The Belgian officers were eager to be presented to these ladies and paid them handsome compliments. I think the presence of these young women with their hypodermic syringes and first-aid bandages, and their skill in driving heavy motor-cars, and their spiritual disregard of danger, gave a sense of comfort and tenderness to those men who had been long absent from their women-folk and long-suffering in the bleak and ugly cruelty of war. There was no false sentiment, no disguised gallantry, in the homage of the Belgians to those ladies. It was the simple, chivalrous respect of soldiers to dauntless women who had come to help them when they were struck down and needed pity.

Women, with whom for a little while I could call myself comrade, I think of you now and marvel at you! The call of the wild had brought some of you out to those fields of death. The need of more excitement than modern life gives in time of peace, even the chance to forget, had been the motives with which two or three of you, I think, came upon these scenes of history, taking all risks recklessly, playing a man's part with a feminine pluck, glad of this liberty, far from the conventions of the civilized code, yet giving no hint of scandal to sharp-eared gossip. But most of you had no other thought than that of pity and helpfulness, and with a little flame of faith in your hearts you bore the weight of bleeding men, and eased their pain when it was too intolerable. No soldiers in the armies of the Allies have better right to wear the decorations which a king of sorrow gave you for your gallantry in action.

18

The Germans were still trying to smash their way through the lines held by the Belgians, with French support. They were making tremendous attacks at different places, searching for the breaking- point by which they could force their way to Furnes and on to Dunkirk.

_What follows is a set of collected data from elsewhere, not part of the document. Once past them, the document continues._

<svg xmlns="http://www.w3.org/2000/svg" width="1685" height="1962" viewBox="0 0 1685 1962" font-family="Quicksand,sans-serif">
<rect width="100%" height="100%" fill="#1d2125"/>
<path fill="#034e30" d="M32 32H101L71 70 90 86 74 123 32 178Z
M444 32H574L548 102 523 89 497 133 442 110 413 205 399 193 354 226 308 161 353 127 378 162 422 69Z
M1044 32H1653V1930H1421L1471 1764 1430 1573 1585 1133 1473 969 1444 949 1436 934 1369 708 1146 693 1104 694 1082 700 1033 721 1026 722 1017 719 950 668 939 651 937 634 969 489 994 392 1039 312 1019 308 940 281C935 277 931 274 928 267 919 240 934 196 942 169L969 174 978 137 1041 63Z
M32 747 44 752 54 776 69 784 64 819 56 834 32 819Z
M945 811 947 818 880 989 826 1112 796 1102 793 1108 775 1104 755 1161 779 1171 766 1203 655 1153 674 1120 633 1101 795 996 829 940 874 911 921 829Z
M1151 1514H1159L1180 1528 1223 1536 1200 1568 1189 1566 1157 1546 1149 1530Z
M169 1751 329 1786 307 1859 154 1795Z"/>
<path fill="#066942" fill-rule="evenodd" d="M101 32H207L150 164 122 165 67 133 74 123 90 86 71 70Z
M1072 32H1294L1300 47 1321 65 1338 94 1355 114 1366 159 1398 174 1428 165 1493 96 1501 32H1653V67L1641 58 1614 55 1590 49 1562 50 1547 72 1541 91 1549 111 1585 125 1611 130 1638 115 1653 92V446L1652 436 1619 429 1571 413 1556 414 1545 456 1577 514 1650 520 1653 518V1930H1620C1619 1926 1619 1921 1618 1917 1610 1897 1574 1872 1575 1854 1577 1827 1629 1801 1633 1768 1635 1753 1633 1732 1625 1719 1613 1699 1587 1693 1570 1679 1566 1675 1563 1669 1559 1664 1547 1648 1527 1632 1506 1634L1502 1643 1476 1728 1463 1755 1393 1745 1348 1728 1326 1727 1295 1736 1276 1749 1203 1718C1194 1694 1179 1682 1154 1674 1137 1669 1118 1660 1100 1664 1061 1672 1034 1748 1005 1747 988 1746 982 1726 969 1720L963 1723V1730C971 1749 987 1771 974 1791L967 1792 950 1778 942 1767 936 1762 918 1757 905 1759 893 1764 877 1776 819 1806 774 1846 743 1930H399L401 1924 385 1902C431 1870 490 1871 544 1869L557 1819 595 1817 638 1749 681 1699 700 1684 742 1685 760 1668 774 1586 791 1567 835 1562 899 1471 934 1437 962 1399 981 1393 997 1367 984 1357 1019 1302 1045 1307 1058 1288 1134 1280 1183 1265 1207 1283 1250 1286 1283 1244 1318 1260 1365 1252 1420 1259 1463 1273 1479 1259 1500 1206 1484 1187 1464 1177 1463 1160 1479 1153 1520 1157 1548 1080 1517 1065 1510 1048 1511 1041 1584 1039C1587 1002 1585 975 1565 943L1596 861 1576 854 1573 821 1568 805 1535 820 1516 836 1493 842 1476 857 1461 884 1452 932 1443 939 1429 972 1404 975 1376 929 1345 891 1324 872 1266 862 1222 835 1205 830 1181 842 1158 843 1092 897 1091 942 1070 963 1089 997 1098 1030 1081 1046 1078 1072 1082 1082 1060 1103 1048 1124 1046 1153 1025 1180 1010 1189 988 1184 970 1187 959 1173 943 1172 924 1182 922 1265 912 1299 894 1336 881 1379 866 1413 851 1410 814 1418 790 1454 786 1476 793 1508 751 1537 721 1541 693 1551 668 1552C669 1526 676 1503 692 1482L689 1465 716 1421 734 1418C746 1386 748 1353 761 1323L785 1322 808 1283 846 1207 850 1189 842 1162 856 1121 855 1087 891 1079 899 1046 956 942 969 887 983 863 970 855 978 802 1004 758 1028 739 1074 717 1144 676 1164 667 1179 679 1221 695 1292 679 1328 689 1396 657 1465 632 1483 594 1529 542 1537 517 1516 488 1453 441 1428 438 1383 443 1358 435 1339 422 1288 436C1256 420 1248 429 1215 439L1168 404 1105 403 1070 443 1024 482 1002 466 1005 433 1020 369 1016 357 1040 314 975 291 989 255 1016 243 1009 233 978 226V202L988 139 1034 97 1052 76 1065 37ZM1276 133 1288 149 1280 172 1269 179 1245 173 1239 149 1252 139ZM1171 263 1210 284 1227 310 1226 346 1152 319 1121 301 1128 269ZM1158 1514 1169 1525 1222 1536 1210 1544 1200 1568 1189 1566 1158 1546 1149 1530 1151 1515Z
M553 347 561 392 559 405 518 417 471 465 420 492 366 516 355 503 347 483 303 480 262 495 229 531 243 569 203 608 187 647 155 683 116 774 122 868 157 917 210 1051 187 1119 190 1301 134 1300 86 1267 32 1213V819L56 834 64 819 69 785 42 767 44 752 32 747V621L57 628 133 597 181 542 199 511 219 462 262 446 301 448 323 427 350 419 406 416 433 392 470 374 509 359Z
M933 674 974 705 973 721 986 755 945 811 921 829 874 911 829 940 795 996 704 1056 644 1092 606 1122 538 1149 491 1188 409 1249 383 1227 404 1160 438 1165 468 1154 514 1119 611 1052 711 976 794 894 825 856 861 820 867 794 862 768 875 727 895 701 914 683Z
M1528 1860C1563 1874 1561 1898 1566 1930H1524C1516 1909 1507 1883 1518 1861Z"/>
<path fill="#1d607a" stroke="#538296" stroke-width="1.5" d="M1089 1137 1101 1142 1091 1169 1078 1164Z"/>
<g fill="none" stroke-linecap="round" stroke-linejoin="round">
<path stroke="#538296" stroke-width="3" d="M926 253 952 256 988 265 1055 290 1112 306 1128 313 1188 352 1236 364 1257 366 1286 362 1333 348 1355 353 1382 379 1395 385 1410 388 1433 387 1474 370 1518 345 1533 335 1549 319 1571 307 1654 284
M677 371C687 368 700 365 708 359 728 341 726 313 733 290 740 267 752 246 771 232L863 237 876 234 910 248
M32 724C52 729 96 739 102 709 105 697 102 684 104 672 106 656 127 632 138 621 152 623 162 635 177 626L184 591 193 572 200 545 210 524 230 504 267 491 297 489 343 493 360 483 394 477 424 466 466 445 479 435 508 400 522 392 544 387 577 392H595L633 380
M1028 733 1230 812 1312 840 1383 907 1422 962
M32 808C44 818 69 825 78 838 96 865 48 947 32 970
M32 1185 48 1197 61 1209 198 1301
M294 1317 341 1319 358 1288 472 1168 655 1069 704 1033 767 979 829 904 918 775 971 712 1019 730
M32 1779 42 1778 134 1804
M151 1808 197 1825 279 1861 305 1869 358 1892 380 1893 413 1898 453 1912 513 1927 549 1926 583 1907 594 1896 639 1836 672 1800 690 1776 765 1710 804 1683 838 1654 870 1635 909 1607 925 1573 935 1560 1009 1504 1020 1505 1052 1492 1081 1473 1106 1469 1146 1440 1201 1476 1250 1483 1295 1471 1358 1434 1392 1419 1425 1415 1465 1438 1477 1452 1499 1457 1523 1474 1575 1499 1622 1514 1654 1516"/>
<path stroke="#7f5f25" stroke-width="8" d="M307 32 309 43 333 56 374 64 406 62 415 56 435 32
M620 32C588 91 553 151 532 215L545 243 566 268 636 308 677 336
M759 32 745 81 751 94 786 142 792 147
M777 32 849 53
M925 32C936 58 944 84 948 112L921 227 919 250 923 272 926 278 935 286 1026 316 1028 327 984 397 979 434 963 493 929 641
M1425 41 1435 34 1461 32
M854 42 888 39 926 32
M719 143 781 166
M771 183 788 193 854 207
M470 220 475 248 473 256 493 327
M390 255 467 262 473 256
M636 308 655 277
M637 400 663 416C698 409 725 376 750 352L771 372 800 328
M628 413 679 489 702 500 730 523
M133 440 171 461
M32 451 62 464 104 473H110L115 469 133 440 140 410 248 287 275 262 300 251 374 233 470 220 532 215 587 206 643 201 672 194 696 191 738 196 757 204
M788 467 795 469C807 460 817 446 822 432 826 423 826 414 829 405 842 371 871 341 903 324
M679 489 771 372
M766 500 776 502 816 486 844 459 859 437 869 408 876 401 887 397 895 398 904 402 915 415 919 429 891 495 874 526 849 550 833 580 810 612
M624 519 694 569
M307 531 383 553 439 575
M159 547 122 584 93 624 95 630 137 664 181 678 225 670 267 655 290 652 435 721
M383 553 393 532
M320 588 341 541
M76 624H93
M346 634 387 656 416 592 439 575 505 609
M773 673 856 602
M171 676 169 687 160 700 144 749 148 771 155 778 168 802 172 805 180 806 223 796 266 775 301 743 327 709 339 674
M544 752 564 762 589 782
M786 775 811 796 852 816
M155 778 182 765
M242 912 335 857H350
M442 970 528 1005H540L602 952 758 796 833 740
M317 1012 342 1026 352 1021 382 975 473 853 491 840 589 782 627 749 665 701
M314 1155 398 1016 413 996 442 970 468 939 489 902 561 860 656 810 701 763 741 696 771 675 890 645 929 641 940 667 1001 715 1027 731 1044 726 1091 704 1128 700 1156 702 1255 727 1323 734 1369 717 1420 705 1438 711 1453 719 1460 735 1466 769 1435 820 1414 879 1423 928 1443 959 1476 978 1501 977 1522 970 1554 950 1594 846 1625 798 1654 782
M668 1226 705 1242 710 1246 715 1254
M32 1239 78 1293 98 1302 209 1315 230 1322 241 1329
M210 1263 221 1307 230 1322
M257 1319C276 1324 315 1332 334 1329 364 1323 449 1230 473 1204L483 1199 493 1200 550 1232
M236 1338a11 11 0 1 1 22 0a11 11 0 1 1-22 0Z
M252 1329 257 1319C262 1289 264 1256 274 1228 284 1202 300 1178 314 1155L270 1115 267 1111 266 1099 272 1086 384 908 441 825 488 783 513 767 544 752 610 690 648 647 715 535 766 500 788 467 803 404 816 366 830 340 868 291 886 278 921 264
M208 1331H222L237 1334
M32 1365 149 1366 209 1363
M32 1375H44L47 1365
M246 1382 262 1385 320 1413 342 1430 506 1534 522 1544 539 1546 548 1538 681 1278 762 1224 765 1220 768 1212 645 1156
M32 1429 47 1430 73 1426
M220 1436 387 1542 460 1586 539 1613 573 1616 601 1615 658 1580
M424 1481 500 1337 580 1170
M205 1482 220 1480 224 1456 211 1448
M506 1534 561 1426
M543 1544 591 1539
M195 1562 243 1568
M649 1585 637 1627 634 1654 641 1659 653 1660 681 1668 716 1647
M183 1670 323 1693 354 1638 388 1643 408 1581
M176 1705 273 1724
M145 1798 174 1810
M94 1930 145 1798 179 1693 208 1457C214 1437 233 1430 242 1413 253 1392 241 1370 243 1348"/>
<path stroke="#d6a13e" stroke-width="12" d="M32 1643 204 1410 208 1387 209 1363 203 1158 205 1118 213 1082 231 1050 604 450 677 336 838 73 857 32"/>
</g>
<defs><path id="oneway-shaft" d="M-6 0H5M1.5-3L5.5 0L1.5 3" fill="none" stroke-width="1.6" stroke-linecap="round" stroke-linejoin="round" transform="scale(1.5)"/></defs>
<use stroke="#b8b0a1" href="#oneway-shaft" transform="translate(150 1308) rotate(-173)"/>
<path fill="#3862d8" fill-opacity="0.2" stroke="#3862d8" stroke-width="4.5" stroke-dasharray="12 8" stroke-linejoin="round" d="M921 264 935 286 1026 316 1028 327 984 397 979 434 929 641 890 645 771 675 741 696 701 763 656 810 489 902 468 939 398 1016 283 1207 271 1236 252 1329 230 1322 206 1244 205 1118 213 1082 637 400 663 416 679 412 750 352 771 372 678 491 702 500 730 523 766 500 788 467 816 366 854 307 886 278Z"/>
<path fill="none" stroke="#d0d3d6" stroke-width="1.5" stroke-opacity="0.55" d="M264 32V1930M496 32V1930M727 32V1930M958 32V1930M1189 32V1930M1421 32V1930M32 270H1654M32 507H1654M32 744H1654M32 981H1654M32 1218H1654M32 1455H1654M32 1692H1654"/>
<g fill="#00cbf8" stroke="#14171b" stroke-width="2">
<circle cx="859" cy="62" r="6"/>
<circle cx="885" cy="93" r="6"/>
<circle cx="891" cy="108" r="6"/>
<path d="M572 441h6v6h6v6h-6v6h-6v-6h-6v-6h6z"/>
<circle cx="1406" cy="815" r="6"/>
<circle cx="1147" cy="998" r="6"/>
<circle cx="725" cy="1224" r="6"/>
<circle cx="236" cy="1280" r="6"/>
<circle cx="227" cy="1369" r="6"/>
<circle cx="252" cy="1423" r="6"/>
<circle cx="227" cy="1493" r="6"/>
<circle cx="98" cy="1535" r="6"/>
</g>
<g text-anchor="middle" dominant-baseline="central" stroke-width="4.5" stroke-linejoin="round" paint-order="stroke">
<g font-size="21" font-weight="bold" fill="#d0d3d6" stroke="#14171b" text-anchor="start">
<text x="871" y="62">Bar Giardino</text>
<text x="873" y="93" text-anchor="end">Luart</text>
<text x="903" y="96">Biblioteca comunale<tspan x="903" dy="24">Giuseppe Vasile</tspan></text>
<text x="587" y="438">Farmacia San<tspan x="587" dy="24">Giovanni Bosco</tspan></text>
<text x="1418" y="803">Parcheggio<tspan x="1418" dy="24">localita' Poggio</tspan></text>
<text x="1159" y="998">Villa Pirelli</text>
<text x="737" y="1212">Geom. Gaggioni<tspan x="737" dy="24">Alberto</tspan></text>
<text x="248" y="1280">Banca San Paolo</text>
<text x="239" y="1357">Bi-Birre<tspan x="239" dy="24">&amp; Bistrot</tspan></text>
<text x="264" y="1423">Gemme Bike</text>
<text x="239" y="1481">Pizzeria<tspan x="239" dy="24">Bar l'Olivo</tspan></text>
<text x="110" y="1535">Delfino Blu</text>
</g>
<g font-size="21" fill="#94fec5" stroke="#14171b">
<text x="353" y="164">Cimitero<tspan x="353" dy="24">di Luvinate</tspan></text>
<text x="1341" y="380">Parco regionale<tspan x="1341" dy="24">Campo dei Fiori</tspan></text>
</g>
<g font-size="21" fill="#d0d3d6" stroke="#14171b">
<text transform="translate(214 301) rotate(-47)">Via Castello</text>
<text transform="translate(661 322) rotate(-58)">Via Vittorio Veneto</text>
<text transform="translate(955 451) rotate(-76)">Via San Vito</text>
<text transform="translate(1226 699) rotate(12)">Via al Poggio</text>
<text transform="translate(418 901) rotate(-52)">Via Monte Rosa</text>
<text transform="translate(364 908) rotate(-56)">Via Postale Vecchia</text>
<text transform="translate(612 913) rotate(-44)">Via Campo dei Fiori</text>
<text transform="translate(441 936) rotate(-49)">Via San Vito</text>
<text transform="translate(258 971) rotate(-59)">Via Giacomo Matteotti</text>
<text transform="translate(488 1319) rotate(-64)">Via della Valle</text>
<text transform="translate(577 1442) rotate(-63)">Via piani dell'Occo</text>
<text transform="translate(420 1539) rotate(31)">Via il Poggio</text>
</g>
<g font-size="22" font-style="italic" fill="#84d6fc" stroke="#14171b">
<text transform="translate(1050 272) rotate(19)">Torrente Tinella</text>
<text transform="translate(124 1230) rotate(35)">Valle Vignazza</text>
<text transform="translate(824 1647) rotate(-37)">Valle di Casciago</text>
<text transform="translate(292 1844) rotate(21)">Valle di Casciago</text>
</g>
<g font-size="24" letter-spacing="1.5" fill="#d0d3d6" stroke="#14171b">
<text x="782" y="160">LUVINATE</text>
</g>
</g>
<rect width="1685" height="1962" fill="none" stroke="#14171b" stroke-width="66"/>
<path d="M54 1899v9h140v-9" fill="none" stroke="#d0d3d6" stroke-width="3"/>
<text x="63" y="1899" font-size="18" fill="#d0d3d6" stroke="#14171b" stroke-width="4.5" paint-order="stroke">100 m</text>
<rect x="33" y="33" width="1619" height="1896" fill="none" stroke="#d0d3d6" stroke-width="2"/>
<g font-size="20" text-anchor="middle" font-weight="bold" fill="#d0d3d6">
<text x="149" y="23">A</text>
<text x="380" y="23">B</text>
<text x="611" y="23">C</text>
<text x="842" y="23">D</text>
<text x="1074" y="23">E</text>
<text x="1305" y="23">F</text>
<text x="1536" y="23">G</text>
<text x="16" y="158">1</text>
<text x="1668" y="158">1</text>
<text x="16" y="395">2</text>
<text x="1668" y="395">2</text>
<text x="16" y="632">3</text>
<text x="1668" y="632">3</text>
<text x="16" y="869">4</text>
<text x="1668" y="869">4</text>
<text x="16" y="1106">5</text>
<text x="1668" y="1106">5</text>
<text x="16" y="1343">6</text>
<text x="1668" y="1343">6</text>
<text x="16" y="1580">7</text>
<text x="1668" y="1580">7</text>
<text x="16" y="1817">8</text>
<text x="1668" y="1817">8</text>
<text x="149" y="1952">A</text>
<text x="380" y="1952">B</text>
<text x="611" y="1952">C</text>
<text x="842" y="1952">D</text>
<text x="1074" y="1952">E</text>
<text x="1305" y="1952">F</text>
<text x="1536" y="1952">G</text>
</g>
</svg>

It was difficult to know whether they were succeeding or failing. It is difficult to know anything on a modern battlefield where men holding one village are ignorant of what is happening in the next, and where all the sections of an army seem involved in a bewildering chaos, out of touch with each other, waiting for orders which do not seem to come, moving forward for no apparent reason, retiring for other reasons hard to find, or resting, without firing a shot, in places searched by the enemy's fire.

The enemy had built eight pontoon bridges over the Yser ca.n.a.l, but all of them had been destroyed. This was a good piece of news. But against it was the heavy loss of a Belgian company holding another bridge further down the river. At Dixmude the Belgians held the outer streets. Outside there had been heavy trench fighting. The enemy had charged several times with the bayonet, but had been raked back by the mitrailleuses.

Things were going on rather well at most parts of the line.

The French batteries were getting the range every time, and their gunners were guessing at heaps of German dead. The Belgian infantry was holding firm. Their cavalry was out of action for the time, trying to keep warm on the roadsides.